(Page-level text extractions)
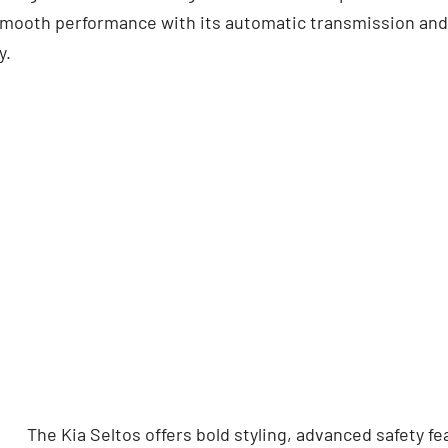
 smooth performance with its automatic transmission and 
y.
The Kia Seltos offers bold styling, advanced safety f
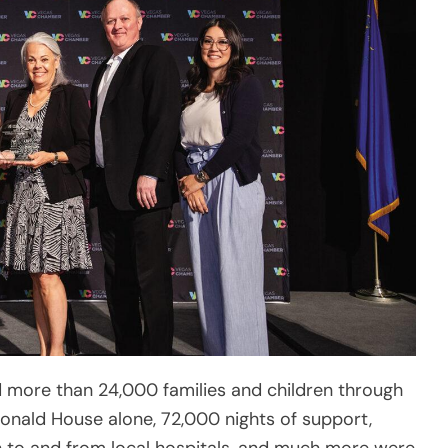
 more than 24,000 families and children through
onald House alone, 72,000 nights of support,
 to and from local hospitals, and much more were
ng critical medical treatment. With a historic
 construction, and the launch of a new state-
 of Greater Las Vegas looks ahead excitedly to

### WORK REQUIRED
Would you output the data exactly, without any of its images?

### SOLUTION TO THIS EXERCISE
 smooth performance with its automatic transmission and 
y.
The Kia Seltos offers bold styling, advanced safety f
 more than 24,000 families and children through
onald House alone, 72,000 nights of support,
 to and from local hospitals, and much more were
ng critical medical treatment. With a historic
 construction, and the launch of a new state-
 of Greater Las Vegas looks ahead excitedly to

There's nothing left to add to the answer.